Letters: Picking politicians from a pulpit
Regarding the troubling op-ed by the Rev. Thomas W. Goodhue ["Politicking in the pulpit can backfire," Opinion, Nov. 20]:
Goodhue's assertion of the separation of church and state follows a very familiar pattern that leads to the castigation of the Catholic Church for advising its members to use their consciences when voting for political candidates.
Like most critics of the Catholic Church, he uses the most extreme example of a Catholic bishop who rightfully discouraged the flock from voting for the president, who has been the greatest proponent of abortion in the history of this country. As we speak, Cecile Richards, the chief executive of Planned Parenthood, is taking credit for President Barack Obama's re-election.
There is no greater moral responsibility for Catholic Church leadership than preaching the sanctity of human life and fighting for the least among us: the pre-born! If anything, the Catholic Church in America is guilty too long of timidity and cowardice in carrying out its greatest moral imperative.
An honest person with integrity would much rather be told the truth, even if it hurts one's feelings, than to be comforted with a lie. Quite frankly, same-sex marriage and abortion are immoral regardless of whether they are legal.
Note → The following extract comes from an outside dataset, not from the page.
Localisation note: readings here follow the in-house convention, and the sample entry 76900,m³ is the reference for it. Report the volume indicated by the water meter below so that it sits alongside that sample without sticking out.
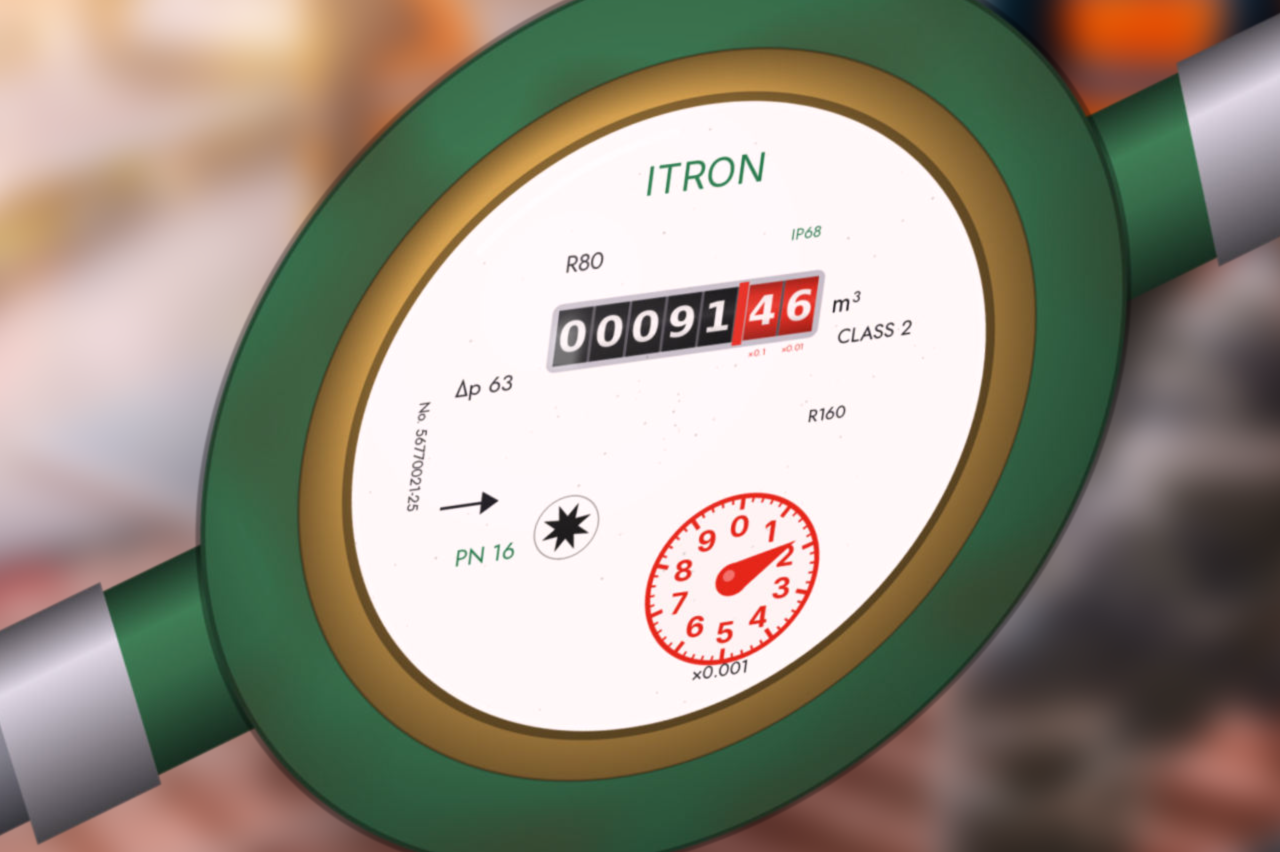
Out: 91.461,m³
No amount of theological mumbo jumbo can change that fact.
I would also admonish Goodhue for failing to point out that many ordained ministers openly used their pulpits to campaign for President Barack Obama. I doubt that the IRS will be investigating them anytime soon.
Finally, it is a distortion to claim that a majority of Catholics supported Obama. A Catholic is someone who continues to follow the teaching of the Catholic Church. That fact will probably eliminate an overwhelming number of those who still try to convince themselves and others that they are Catholic.
Robert Lawrence Olson, Westhampton Beach
The Rev. Thomas Goodhue berates the bishop of Peoria, Ill., for promoting candidate Mitt Romney. Surprisingly, he neglected to complain as churches openly endorsed Barack Obama without threat to their tax-exempt status!
Goodhue fails to give an honest appraisal of the Catholic Church's voice in politics. Catholic bishops rarely endorse candidates, but rather firmly encourage the faithful to adhere to church teaching as a guideline when voting. Those teachings profess the undeniable biblical references to life beginning at conception. We do not want our taxes used for contraception, abortion drugs or sterilization, and we are fighting the government mandate forcing us to do so.
Goodhue points to a study indicating the younger generation is moving away from Catholic and evangelical churches because they are "alienated by judgmental attitudes toward sexuality." I submit it is more because they listen to the constant droning of popular culture. If equal time were given to scriptural truth on sexuality, it would prevail.